NEW YORK (Reuters) – A high-temperature gauge of bank funding costs is at levels not seen since the 2008 financial crisis. But rather than signaling stress among major lenders, it is showing the biggest demand for cash the world has ever seen, industry sources said.
The gauge, known as the Libor-OIS Spread, is an imperfect measure of extra interest big banks pay for longer-term financing than the cost of overnight funds.
The spread for three-month debt on Friday was an astounding 1.38 percentage points, twice as high as anytime in the last 10 years. During the 2008 crisis, it climbed above 3.5 percentage points.
Big spreads have historically suggested that banks were having trouble borrowing. But this time, market experts say, it is an indication of unprecedented demand for cash as companies and individuals try to stay afloat while the coronavirus pandemic chokes off income.
“The real economy is looking to raise cash,” said Josh Younger, a fixed-income market strategist at JPMorgan Chase & Co (N:JPM). “When you have a rush for funding, it percolates through to this spread. It does not reflect a bank funding crisis like we saw in 2008.”

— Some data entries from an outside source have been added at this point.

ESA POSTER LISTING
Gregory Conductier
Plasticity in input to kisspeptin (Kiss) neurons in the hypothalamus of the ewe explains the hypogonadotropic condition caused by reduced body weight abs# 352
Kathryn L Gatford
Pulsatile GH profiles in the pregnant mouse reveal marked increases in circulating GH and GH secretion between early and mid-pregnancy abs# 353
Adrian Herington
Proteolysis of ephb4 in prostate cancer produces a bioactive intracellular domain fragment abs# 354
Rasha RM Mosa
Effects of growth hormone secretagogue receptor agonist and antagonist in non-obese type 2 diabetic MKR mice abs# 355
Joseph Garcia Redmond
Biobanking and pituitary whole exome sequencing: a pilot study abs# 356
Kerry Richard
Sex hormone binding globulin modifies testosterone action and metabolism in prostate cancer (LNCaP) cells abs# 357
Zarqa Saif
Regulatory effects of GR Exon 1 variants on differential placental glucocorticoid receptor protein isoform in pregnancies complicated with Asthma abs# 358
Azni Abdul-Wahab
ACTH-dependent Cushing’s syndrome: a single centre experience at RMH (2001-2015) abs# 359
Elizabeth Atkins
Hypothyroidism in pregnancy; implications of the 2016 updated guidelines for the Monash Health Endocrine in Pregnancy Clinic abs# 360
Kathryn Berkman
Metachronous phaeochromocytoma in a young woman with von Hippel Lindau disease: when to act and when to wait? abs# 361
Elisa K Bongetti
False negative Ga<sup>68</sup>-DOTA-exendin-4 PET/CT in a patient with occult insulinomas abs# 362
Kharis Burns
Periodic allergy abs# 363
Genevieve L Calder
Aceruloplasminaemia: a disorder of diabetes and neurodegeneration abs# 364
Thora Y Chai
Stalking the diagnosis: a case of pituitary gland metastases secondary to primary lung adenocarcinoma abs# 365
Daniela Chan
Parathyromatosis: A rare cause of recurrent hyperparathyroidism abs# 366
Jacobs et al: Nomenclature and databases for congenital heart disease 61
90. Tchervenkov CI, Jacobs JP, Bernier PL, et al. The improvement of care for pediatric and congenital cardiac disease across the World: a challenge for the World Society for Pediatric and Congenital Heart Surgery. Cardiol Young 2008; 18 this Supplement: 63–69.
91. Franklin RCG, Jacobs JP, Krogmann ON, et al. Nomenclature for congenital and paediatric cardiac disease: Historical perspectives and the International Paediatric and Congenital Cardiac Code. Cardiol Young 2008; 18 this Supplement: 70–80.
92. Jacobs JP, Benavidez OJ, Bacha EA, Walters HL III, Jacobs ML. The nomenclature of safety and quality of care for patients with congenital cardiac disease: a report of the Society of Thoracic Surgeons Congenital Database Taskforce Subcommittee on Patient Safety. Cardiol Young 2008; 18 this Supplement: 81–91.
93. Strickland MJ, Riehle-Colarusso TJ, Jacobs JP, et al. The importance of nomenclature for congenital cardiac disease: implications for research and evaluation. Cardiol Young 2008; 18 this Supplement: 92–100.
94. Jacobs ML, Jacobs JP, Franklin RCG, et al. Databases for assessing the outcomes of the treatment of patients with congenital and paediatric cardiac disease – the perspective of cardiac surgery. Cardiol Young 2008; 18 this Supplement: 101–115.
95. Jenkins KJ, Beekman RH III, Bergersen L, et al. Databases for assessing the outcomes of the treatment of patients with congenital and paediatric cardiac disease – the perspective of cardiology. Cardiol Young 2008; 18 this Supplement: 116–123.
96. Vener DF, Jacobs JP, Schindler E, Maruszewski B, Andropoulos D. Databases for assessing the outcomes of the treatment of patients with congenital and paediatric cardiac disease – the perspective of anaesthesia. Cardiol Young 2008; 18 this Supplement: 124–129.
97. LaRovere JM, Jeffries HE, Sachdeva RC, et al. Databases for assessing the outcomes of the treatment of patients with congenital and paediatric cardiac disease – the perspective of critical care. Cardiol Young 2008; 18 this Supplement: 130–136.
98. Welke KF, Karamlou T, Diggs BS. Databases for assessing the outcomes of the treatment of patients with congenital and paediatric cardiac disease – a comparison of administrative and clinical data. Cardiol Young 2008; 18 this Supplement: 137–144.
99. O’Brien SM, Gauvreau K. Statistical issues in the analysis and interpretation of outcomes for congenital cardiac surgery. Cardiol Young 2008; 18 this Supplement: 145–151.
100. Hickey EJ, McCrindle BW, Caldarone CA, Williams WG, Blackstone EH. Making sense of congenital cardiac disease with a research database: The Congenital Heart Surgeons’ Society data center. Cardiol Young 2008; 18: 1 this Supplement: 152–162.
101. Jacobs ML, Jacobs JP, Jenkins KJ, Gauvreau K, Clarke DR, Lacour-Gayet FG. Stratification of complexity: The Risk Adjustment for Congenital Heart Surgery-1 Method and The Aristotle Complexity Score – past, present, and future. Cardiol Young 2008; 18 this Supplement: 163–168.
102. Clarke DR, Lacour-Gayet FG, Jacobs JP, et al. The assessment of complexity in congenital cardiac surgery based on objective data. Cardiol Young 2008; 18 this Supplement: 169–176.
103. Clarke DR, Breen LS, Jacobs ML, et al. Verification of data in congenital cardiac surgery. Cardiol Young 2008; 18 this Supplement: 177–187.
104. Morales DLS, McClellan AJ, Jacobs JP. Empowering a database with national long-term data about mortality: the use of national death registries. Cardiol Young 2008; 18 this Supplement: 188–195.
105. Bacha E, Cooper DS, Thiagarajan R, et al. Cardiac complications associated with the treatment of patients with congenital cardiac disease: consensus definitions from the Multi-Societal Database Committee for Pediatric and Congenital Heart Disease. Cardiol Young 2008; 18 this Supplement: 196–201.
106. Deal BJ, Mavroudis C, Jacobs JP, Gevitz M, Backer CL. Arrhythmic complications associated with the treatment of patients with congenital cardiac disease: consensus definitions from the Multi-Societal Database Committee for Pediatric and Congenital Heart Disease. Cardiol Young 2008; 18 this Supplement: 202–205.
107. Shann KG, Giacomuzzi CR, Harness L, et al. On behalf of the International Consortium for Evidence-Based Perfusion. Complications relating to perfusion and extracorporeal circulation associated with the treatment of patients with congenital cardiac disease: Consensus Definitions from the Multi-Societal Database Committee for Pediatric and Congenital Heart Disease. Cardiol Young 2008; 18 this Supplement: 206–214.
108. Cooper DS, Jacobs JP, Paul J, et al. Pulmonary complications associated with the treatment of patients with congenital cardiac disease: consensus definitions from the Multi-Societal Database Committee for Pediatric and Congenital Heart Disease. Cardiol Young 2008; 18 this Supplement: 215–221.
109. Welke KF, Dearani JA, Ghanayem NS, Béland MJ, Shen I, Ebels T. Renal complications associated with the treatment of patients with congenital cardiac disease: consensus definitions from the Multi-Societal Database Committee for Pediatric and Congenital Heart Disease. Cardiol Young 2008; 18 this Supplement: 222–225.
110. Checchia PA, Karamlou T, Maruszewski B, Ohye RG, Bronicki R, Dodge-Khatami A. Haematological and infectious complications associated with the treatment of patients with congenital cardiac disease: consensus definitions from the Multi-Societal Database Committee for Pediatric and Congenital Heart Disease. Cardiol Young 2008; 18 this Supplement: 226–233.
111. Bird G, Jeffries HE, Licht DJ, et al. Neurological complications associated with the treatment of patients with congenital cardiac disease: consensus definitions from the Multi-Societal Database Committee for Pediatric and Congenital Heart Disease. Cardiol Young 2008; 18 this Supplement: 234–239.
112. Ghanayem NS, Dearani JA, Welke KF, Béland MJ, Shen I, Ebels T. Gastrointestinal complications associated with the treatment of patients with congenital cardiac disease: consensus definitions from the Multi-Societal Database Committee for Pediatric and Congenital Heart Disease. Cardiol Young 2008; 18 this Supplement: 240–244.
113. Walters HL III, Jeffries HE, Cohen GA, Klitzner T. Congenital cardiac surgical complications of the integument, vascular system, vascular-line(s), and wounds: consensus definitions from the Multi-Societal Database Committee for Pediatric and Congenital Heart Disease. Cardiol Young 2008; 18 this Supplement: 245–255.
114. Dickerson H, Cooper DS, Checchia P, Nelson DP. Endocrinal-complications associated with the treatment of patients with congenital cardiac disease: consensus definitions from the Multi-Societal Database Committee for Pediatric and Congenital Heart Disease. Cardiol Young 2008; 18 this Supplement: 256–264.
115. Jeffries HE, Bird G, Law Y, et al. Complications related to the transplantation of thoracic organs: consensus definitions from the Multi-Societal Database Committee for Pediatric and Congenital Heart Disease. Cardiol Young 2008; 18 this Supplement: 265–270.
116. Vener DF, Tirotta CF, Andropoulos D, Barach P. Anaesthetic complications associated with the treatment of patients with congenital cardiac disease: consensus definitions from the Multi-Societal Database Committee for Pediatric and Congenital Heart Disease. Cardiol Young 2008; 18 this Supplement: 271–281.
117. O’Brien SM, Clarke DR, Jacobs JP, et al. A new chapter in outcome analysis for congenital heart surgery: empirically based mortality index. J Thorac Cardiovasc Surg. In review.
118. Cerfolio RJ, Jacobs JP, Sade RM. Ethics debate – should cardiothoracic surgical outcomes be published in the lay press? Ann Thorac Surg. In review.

Corporations are drawing down credit lines and trying to borrow more cash from banks to make up for shortfalls at a time when huge economies are all but shut down to prevent coronavirus from spreading. They have also been taking back cash that was parked in money-market funds that, in turn, lend to banks.
Credit concerns about banks and the loans they made may surface at some point during this crisis, but that has not happened yet, said a longtime Wall Street executive with expertise in funding markets, who was not authorized to speak publicly. For now, the need for cash is more than enough to explain the spread, he said.
Major public corporations have announced new loans and draws on credit lines of $208 billion during the coronavirus panic through Thursday, according to research by JPMorgan analyst Vivek Juneja. That figure had nearly doubled since Sunday, and does not reflect borrowing from smaller companies, or those that do not need to file disclosures.
Institutional money market funds which corporations use to hold cash have suffered redemptions in the last month of $102 billion, or 31% of their assets, according to JPMorgan.
New Federal Reserve programs to support money-market funds and commercial paper borrowing, which lasts for a few weeks, should help satisfy the corporate cash demand, according to a report by Barclays (LON:BARC) fixed-income analyst Joseph Abate.
That would take some pressure off dollar funding costs generally.
Still, the Fed programs are just getting started and may have to be tweaked before the Libor-OIS levels come back down, Abate noted.